FastViT: A Fast Hybrid Vision Transformer
FastViT is a cutting-edge project focused on developing a fast hybrid vision transformer model through innovative approaches known as structural reparameterization. This project has been presented by a team of researchers including Pavan Kumar Anasosalu Vasu, James Gabriel, Jeff Zhu, Oncel Tuzel, and Anurag Ranjan at ICCV 2023.
Overview of FastViT
FastViT stands out as a hybrid vision transformer model, which has been designed to efficiently handle image classification tasks. The models under this project have undergone rigorous training on the ImageNet-1K dataset and have been benchmarked on an iPhone 12 Pro using the ModelBench app. This benchmarking gives a strong indication of the model's performance and latency on mobile devices.
Key Features
- Structural Reparameterization: This feature allows the model to be trained more efficiently by restructuring networks without altering the original network's output.
- Hybrid Vision Transformers: Combines the best of convolutional operations and transformer architectures for improved performance.
- High Accuracy with Low Latency: Designed to offer high top-1 accuracy while maintaining low latency, making it viable for real-world applications.
Installation and Setup
To start using FastViT, users can easily set up their environment with the following commands:
conda create -n fastvit python=3.9
conda activate fastvit
conda install pytorch==1.11.0 torchvision==0.12.0 torchaudio==0.11.0 cudatoolkit=11.3 -c pytorch
pip install -r requirements.txt
Usage
FastViT provides a user-friendly interface for model training, fine-tuning, and inference.
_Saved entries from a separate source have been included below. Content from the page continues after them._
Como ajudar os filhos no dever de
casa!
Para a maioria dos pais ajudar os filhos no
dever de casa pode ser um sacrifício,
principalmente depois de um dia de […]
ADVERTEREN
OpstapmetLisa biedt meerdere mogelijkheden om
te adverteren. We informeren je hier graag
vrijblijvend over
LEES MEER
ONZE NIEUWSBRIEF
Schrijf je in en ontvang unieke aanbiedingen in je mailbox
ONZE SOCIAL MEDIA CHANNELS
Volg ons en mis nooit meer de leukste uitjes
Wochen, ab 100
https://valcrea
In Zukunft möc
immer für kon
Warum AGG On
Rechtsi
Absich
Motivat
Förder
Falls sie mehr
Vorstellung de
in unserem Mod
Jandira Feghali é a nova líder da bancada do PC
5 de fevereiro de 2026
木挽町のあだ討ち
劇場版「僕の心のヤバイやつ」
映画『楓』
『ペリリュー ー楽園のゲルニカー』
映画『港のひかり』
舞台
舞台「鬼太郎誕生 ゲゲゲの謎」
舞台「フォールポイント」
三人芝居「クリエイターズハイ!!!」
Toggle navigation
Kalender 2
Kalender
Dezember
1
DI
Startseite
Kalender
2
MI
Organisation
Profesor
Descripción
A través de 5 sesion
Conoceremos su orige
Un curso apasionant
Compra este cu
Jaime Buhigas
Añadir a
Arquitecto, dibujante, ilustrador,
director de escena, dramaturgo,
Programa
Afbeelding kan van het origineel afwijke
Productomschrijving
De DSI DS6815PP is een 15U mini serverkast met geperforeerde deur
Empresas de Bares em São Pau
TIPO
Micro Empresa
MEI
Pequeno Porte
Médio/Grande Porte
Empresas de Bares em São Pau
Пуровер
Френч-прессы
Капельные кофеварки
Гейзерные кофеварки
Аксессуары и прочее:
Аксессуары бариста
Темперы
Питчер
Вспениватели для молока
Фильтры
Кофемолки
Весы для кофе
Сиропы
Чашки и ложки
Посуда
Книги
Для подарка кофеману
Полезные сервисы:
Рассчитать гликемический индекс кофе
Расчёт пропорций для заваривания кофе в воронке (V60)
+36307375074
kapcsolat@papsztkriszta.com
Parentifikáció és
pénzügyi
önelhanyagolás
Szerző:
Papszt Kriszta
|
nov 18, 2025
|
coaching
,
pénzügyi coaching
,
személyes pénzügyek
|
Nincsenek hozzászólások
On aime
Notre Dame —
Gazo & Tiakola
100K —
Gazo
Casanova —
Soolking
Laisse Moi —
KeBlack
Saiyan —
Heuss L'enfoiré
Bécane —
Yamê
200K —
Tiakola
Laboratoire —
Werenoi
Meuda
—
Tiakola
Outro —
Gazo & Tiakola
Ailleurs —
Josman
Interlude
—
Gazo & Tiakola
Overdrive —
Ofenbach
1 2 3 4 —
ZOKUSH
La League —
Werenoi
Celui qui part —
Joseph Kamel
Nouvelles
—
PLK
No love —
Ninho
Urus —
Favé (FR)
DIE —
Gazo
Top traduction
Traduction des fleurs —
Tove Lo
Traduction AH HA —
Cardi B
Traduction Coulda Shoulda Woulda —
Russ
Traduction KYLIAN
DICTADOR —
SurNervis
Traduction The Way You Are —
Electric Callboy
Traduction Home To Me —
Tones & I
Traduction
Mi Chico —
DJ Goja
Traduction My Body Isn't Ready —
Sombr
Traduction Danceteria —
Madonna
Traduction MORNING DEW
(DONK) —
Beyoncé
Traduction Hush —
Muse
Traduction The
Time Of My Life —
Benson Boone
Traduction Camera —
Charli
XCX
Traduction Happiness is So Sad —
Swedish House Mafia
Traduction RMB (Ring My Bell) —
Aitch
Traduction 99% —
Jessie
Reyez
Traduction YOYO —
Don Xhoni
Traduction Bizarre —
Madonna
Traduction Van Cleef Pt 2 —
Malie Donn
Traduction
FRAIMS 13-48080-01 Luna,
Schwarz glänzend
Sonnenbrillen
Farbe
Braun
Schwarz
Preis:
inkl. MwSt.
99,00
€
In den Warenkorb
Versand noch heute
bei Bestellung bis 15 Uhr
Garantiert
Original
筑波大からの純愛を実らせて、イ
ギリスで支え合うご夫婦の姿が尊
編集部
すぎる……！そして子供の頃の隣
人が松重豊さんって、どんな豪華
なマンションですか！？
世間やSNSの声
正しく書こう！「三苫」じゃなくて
For instance, users can create a model with:
import torch
import models
from timm.models import create_model
from models.modules.mobileone import reparameterize_model
model = create_model("fastvit_t8")
checkpoint = torch.load('/path/to/unfused_checkpoint.pth.tar')
model.load_state_dict(checkpoint['state_dict'])
model.eval()
model_inf = reparameterize_model(model)
Model Variants
FastViT offers a variety of models catering to different levels of accuracy and latency needs:
- FastViT-T8: Offers a top-1 accuracy of 76.2% with a latency of 0.8ms.
- FastViT-T12: Delivers 79.3% accuracy with a 1.2ms latency.
- FastViT-S12, SA12, SA24, SA36, MA36: Each model improves upon the previous ones in terms of accuracy, catering to specific requirements.
Model Zoo
This project includes an extensive model zoo where users can access trained models on ImageNet-1K, available for direct use, or adapted for additional tasks like detection and segmentation. Pre-trained checkpoints and CoreML models are readily available for developers.
Training and Evaluation
FastViT provides detailed commands for training models using both standard and distillation methods on the ImageNet-1K dataset. Additionally, it allows for evaluation using available checkpoints ensuring users can assess model performance effectively.
Exporting Models
Users can export models into CoreML format for easy deployment in Apple systems through a simple export command:
python export_model.py --variant fastvit_t8 --output-dir /path/to/save/exported_model \
--checkpoint /path/to/pretrained_checkpoints/fastvit_t8_reparam.pth.tar
Acknowledgements and Support
FastViT's development relies on several open-source contributions, ensuring a solid foundation for its performance and reliability. The research, supported by various contributors, is documented, offering users access to resources and further information through the acknowledged datasets and tools.
In summary, FastViT is a significant advancement in the field of vision transformers, providing efficient, fast, and high-performing models suitable for a wide range of applications, particularly those requiring quick inference times on mobile devices.